Won extends gains on second day of 24-hr FX trading

by Kim Yeon-jae Posted : July 7, 2026, 13:04Updated : July 7, 2026, 13:04
Finance Minister Koo Yun-cheol listens to an explanation of foreign exchange trading during a visit to Hana Bank’s dealing room in Jung District Seoul on July 6 2026 Joint Press Corps
Finance Minister Koo Yun-cheol listens to an explanation of foreign exchange trading during a visit to Hana Bank’s dealing room in Jung District, Seoul, on July 6, 2026. Joint Press Corps

SEOUL, July 07 (AJP) - The Korean won strengthened further Tuesday, the second day of round-the-clock trading in the domestic foreign exchange market, even as foreign investors sold local stocks.

As of 12:30 p.m. (0300 GMT), the won was hovering around 1,521 per dollar, up more than nine won from the previous daytime closing level. South Korea shifted its dollar-won spot market to a 24-hour trading system on Monday, allowing continuous trading from 6 a.m. Monday to 6 a.m. Saturday.

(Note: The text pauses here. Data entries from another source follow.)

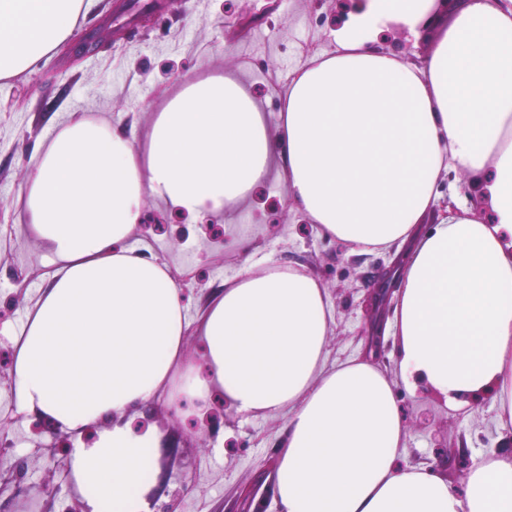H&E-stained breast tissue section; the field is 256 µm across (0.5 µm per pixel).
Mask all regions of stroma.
<instances>
[{
    "label": "stroma",
    "instance_id": "35a3bbf8",
    "mask_svg": "<svg viewBox=\"0 0 512 512\" xmlns=\"http://www.w3.org/2000/svg\"><path fill=\"white\" fill-rule=\"evenodd\" d=\"M225 0H183L180 8L153 15L148 26L133 22V12L118 16L121 34L97 56L66 64L61 52L39 61L30 73L0 87V372L11 373V341L35 305L50 269L46 246L17 224L18 197L31 172V157L58 124L83 114L109 123L134 144H141L152 115L196 74L219 73L239 79L257 99L269 123H277L297 65L330 50L332 32L311 0H287L261 21L247 20L257 0H238L226 11ZM287 176L273 161L266 181L241 200L233 212L213 217L220 239H209L197 216L177 212L155 196L144 207L162 211L164 231L143 226L130 242L167 262L171 271L188 273L182 293L190 317H198L215 289L255 261L268 259L303 267L326 288L334 307L327 366L369 354L365 304L384 278L394 276L398 250L362 255L322 235L316 225L285 217ZM203 288H195V281ZM384 350L375 363L393 381L403 409L410 465L431 466L439 444L457 451L444 473L464 491L469 469L499 453L512 439L502 427L491 399L458 412L424 386H408L398 367V340L382 328ZM139 420L164 434L174 452L165 467L163 496L147 495V512L173 505L175 512H238L249 495L251 512H279L273 480L278 451L287 437L288 417L244 416L226 407L209 444L183 418L165 410L139 413ZM34 419L21 415L15 398L0 392V426L15 446L0 456V467L21 466V494L0 493V512H85L82 493L57 458L34 454L36 441H50L51 429L34 431ZM57 485L47 494L45 485Z\"/></svg>",
    "mask_w": 512,
    "mask_h": 512
}]
</instances>
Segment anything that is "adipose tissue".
<instances>
[{
  "label": "adipose tissue",
  "mask_w": 512,
  "mask_h": 512,
  "mask_svg": "<svg viewBox=\"0 0 512 512\" xmlns=\"http://www.w3.org/2000/svg\"><path fill=\"white\" fill-rule=\"evenodd\" d=\"M436 0H364L335 47L300 64L278 135L236 79L187 80L156 113L145 148L106 122L59 126L32 158L21 223L53 256L14 337L20 411L76 433L68 472L92 512H144L169 451L130 413L165 400L288 415L274 495L282 512H512V453L473 467L464 494L403 464L401 405L371 361L325 364L333 305L298 266L258 264L225 281L197 322L164 262L129 246L152 194L187 213L234 207L286 169L293 206L355 252L401 247L393 329L406 382L459 411L492 396L512 423V0H465L426 63L382 51ZM85 0H0V81L32 70L74 33ZM477 205L433 214L449 173ZM434 215V214H433ZM205 368L183 357L189 328ZM94 431L91 441L80 433Z\"/></svg>",
  "instance_id": "adipose-tissue-1"
}]
</instances>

The won's move was notable because it came despite foreign selling in the KOSPI market, which would normally add some pressure on the currency. The intraday gain suggested that dollar-supply expectations and position adjustments may have outweighed equity outflow pressure, at least in early trading.

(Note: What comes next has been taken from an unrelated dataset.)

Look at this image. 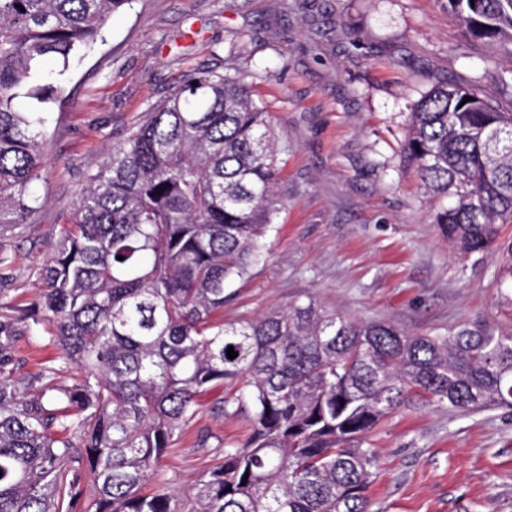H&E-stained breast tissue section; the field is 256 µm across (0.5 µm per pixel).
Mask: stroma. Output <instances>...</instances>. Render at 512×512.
<instances>
[{"instance_id": "stroma-1", "label": "stroma", "mask_w": 512, "mask_h": 512, "mask_svg": "<svg viewBox=\"0 0 512 512\" xmlns=\"http://www.w3.org/2000/svg\"><path fill=\"white\" fill-rule=\"evenodd\" d=\"M447 0H129L105 40L63 75L50 114L38 197L8 239L12 280L0 314L35 301L51 243L77 193L142 115L205 68L244 77L275 130L279 210L262 262L227 283L225 321L315 299L356 321L447 335L480 320L512 332L503 254L467 257L442 235L430 197L401 151L413 104L440 80L489 71L486 95L512 110L495 74L512 57L468 44ZM58 352L50 336L16 350L28 378ZM194 431L164 455L159 478L189 493L212 463ZM377 452L371 512H512V409L465 415L414 401L368 437Z\"/></svg>"}]
</instances>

Market participants were watching expectations for corporate dollar inflows, possible position adjustments after the start of 24-hour trading and caution over official smoothing operations. The decline in the exchange rate also revived market talk of possible smoothing operations by foreign exchange authorities. Authorities do not confirm intervention, and there was no official indication that they had entered the market.

The move was still moderate compared with the won's recent range, but the currency's advance toward the low-1,520 level suggested that the opening phase of the new trading system has not triggered additional FX stress so far.

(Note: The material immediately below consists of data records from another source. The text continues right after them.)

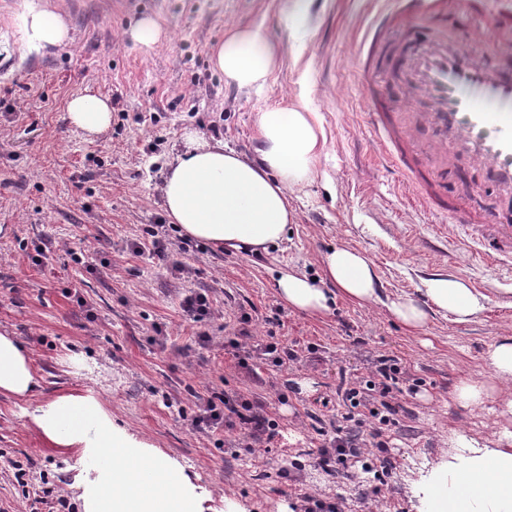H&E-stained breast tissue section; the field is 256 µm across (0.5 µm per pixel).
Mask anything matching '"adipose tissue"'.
Returning <instances> with one entry per match:
<instances>
[{
	"mask_svg": "<svg viewBox=\"0 0 512 512\" xmlns=\"http://www.w3.org/2000/svg\"><path fill=\"white\" fill-rule=\"evenodd\" d=\"M16 25L24 43L38 51L71 40L63 17L36 5L19 14ZM211 62L227 83L253 89L274 74L279 53L260 29L233 27L212 48ZM67 116L71 126L95 137L110 128L112 103L83 93L69 100ZM257 144L250 158L223 142H209L199 132H186L163 179V206L170 222L185 236L216 249L257 252L282 242L296 220L289 198L315 180L325 137L314 114L297 103L262 113ZM322 266L317 281L291 272L280 275L278 292L290 309L322 314L340 296L359 305L380 302L376 267L366 253L335 246L324 253ZM425 291L438 311L452 313L460 322L481 313L488 301L455 278L432 279ZM488 366V379L457 381L451 393L456 404L480 407L499 387L512 384V336L499 337L491 346ZM38 386L25 349L9 332H0V393L27 399ZM27 417L52 447L77 450L93 461V470L76 478L83 512H199L198 496L184 470L146 440L115 425L97 393L59 395L33 407ZM495 441L491 448L452 432L450 446L464 449L468 463H438L424 489L428 512H512V428L502 427Z\"/></svg>",
	"mask_w": 512,
	"mask_h": 512,
	"instance_id": "obj_1",
	"label": "adipose tissue"
}]
</instances>
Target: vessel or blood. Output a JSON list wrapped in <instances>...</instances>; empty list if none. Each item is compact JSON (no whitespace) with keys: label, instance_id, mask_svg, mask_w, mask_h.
<instances>
[{"label":"vessel or blood","instance_id":"vessel-or-blood-1","mask_svg":"<svg viewBox=\"0 0 512 512\" xmlns=\"http://www.w3.org/2000/svg\"><path fill=\"white\" fill-rule=\"evenodd\" d=\"M390 2L371 18L352 60L366 82L369 141L399 171L421 223L447 219L465 252L512 269V72L486 59L512 55V0ZM438 13L466 18L492 43H457L432 27ZM414 102L423 111H410ZM459 158L487 177L497 208H475L449 189Z\"/></svg>","mask_w":512,"mask_h":512}]
</instances>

Bond-market reaction remained limited. The three-year Korean government bond yield fell 1.3 basis points to 3.763 percent in morning trading. The 10-year yield slipped 0.3 basis point to 4.200 percent, staying effectively flat.

The muted bond-market response suggests that the absence of sharp FX volatility after the 24-hour market opening was mildly supportive for bonds, while concerns over long-end supply, inflation and the Bank of Korea's policy-rate path continued to cap the move.

The 10-year yield's reluctance to move far below the 4.2 percent level indicates that investors are still pricing in heavy long-term bond supply and uncertainty over future rate decisions.